Will someone please explain to me why this isn’t unmitigated awfulness?! I’m watching this and thinking logically “Who on earth is going to vote for this crap?” – then I remember Scooch and all the other shit that has gone before. I really really hope this falls flat on its arse.
There is nothing redeeming about six elderly women on stage singing the same riff for three minutes. I know people will tell me it should do well, and people that ought to know better love this song….
And yet, I am seeing it as a pathetic, sad attempt to “be funny” – It’s as funny as anal warts.
As someone who’s had anal warts, I can confirm that the nans are fuppin’ boss!
It’s not supposed to be funny, it’s called charm, sir. The bucket was clearly leaking the day they offered that round in Stoke…
Charm my arse. They invite a global audience of 400 people to their party and they make ONE pie. That’s rude, and it’s woefully poor planning.

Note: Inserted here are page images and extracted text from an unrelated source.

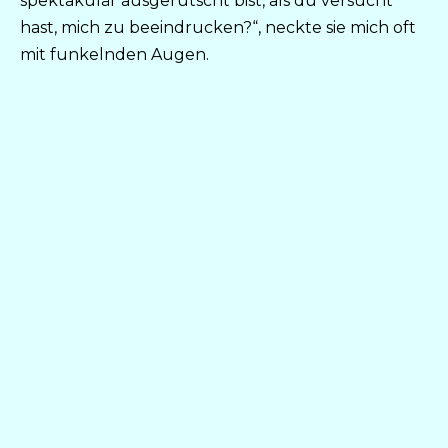
spektakulär ausgerutscht bist, als du versucht
hast, mich zu beeindrucken?“, neckte sie mich oft
mit funkelnden Augen.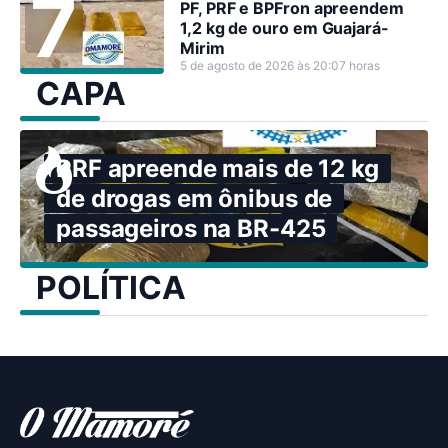
PF, PRF e BPFron apreendem
1,2 kg de ouro em Guajará-
Mirim
5 de agosto de 2026 às 20:07 horas
CAPA
PRF apreende mais de 12 kg
de drogas em ônibus de
passageiros na BR-425
POLÍTICA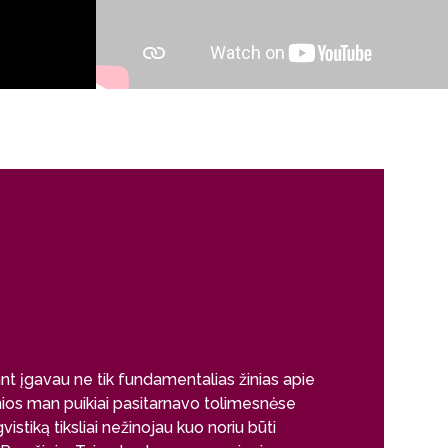
Kodėl šio
doc. dr. Daliu
Anglų ir k
Tarptautinis mo
ant įgavau ne tik fundamentalias žinias apie
programa
Angl
žinios man puikiai pasitarnavo tolimesnėse
gali pasirodyti,
istiką tiksliai nežinojau kuo noriu būti
vertinamas kaip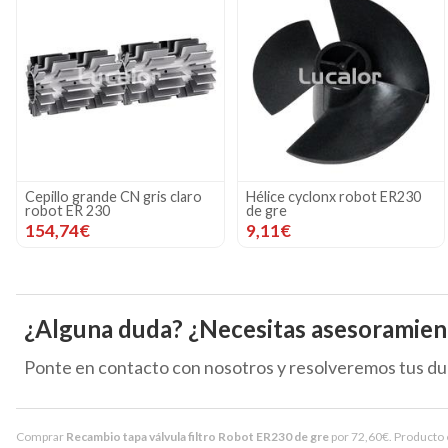
Cepillo grande CN gris claro
Hélice cyclonx robot ER230
robot ER 230
de gre
154,74€
9,11€
¿Alguna duda? ¿Necesitas asesoramien
Ponte en contacto con nosotros y resolveremos tus du
Comprar
Recambio tapa válvula filtro Robot ER230 de gre
por
72,60
€
. Producto 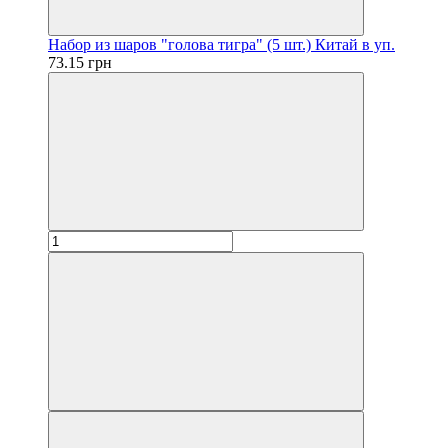
Набор из шаров "голова тигра" (5 шт.) Китай в уп.
73.15 грн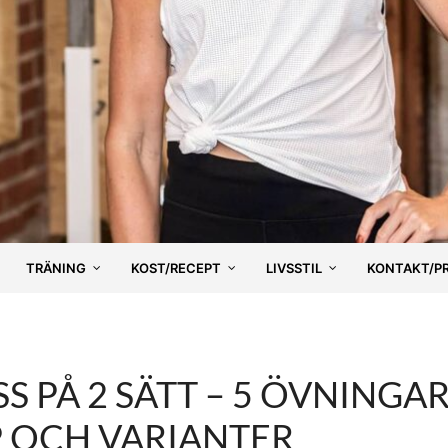
TRÄNING
KOST/RECEPT
LIVSSTIL
KONTAKT/P
S PÅ 2 SÄTT – 5 ÖVNINGA
 OCH VARIANTER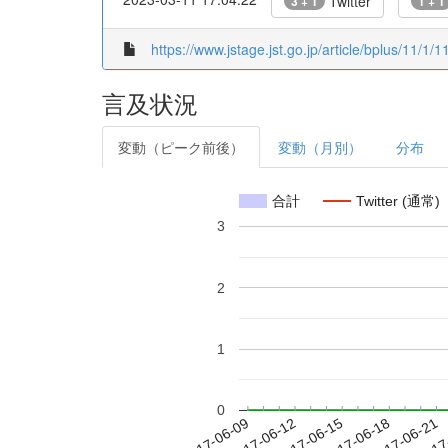
Twitter
3 + 1
1 + 1
https://www.jstage.jst.go.jp/article/bplus/11/1/1
言及状況
変動（ピーク前後）
変動（月別）
分布
合計
Twitter (通常)
3
2
1
0
2017-06-15
2017-06-18
2017-06-21
2017
2017-06-09
2017-06-12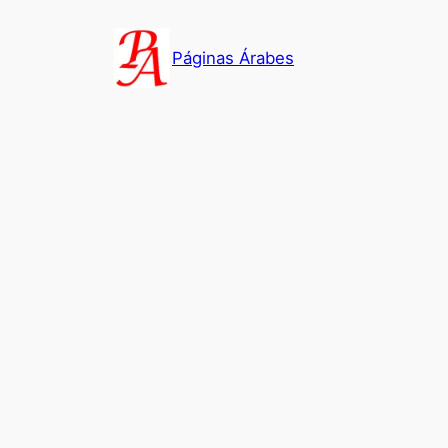
Saltar
al
Páginas Árabes
contenido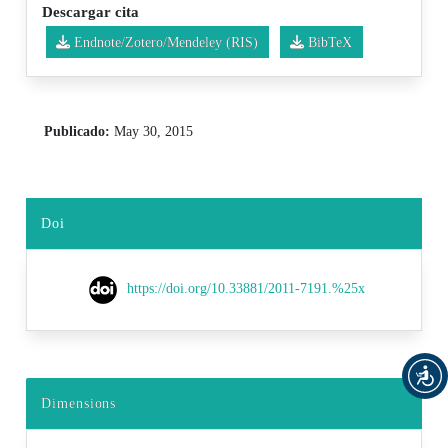
Descargar cita
Endnote/Zotero/Mendeley (RIS)
BibTeX
Publicado:
May 30, 2015
Doi
https://doi.org/10.33881/2011-7191.%25x
Dimensions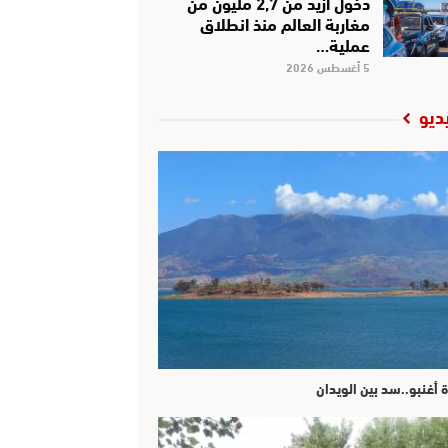
دخول أزيد من 2,7 مليون من
مغاربة العالم منذ انطلاق
عملية…
5 أغسطس 2026
ديو
ة أغنبو..سد بين الويدان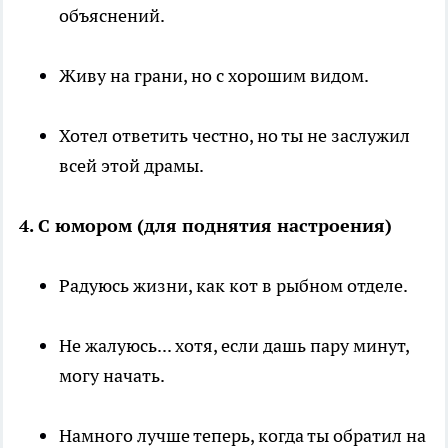
объяснений.
Живу на грани, но с хорошим видом.
Хотел ответить честно, но ты не заслужил
всей этой драмы.
4. С юмором (для поднятия настроения)
Радуюсь жизни, как кот в рыбном отделе.
Не жалуюсь... хотя, если дашь пару минут,
могу начать.
Намного лучше теперь, когда ты обратил на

Fortunately, the Farmhouse Kitchen Party Cookbook is still available in all good bookstores for just £1.95, or you can order your copy from Yorkshire Television at the usual address.
Well that god bloke did OK with a couple of buns, and there’s six of this lot!
Well that god bloke did OK with a couple of buns, and there’s six of this lot!
I had an anal wart once. His name was Stephen. He ended up doing stand-up at the Edinburgh fringe. A very funny wart. I miss him.
I’ve said it before, and I’ll say it again, say it, this is the kind of pish that Antoine de Caunes was pointing at and laughing at on Eurotrash on Channel 4 in the nineties.
However, if Verka Seduchka can come second, then anything is possible!!